Wednesday, May 5, 2021

Happy Mom's Day

My first Mother’s Day was celebrated on May 10th, 1964, exactly one week after our son, Eric, was born. Eric’s birth came as a big surprise to both Jim and me as our baby was not due for another month. He arrived at 4 pounds 14 ounces and remained in the hospital (DAFB) until reaching the required 5 pound mark. So that is where we celebrated my first Mother’s Day, sort of unusual but a very joyous one! Like most preemies, one would never guess today that Eric fit into that category.


In 1966 I celebrated being the mother of two, Eric and Erica (don’t ask as I have no idea where those names came from). Erica was a full-term baby, almost, and arrived at 6 pounds 7 ½ ounces. She was born just after Jim’s separation from the Air Force so she was a civilian baby making her first appearance at Dover’s Kent General Hospital. We were in on a Friday evening and out on Sunday afternoon.


Eric & Erica at around 4 & 5 years old.


This year will be my 57th Mother’s Day celebration. That seems very unreal! My Jacksonville daughter always makes a point of visiting that day, my son not so much as he lives in North Dakota, but distance celebratory sharing is not as much of a problem as it used to be. Thanks to Covid-19 we now have Zoom.


During those 57 years I have been given grandchildren and great grandchildren providing many more voices of celebration. 




This is one of my very favorite cards from Erica’s Mandy and Jimmy, two of my grandchildren. The card is about 25 years old.


I have to include my 2 great grandsons who are fairly new additions to the family. I can’t wait to get Mother’s Day cards from them but that will be a while yet. Their mother is Eric’s Connie Elizabeth, my granddaughter who was named after me (the Connie part).
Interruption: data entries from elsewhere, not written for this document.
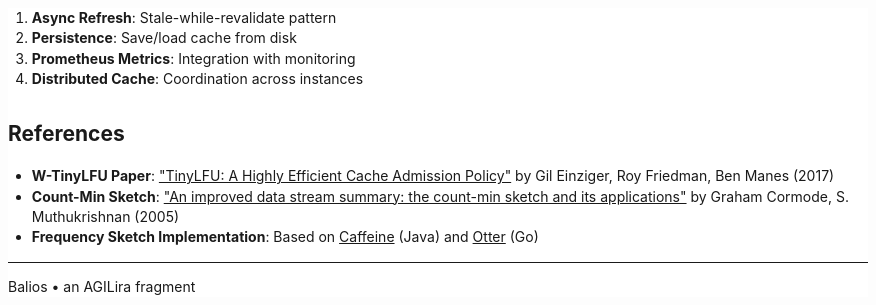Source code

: 1. **Async Refresh**: Stale-while-revalidate pattern
2. **Persistence**: Save/load cache from disk
3. **Prometheus Metrics**: Integration with monitoring
4. **Distributed Cache**: Coordination across instances

## References

- **W-TinyLFU Paper**: ["TinyLFU: A Highly Efficient Cache Admission Policy"](https://arxiv.org/abs/1512.00727) by Gil Einziger, Roy Friedman, Ben Manes (2017)
- **Count-Min Sketch**: ["An improved data stream summary: the count-min sketch and its applications"](https://doi.org/10.1016/j.jalgor.2003.12.001) by Graham Cormode, S. Muthukrishnan (2005)
- **Frequency Sketch Implementation**: Based on [Caffeine](https://github.com/ben-manes/caffeine) (Java) and [Otter](https://github.com/maypok86/otter) (Go)

---

Balios • an AGILira fragment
Russell (2+) and Colt (7 mos.)


My own mother passed away in 1975 and I have missed her now for 45 Mother’s Day celebrations, missed but always remembered not just on Mother’s Day but everyday. Below are some keepsakes from my mommy. In the photo I am probably around 3 years old. The picture was taken at the end of my pop-pop’s farmhouse lane in Caroline County, Maryland, near the town of Ridgely. We most likely had walked down to the mailbox. The little bauble is a pin found in “Mom’s” cedar box, one of many, but this one bears that special word Mother.


I remember going to the Holiday Inn restaurant at the corner of Newberry and Tower Road for their Mother’s Day special buffet. Usually, we went after church with other couples. They had every food you could imagine including scrumptious desserts and even a long-stemmed red rose for all the mommies. It was sad to see them close many years ago.


Even those who have no babies can still celebrate Mother’s Day. We all have a mommy, right? So I wish everyone a happy Mother’s Day and may we all stay safe and healthy and be around to celebrate many more.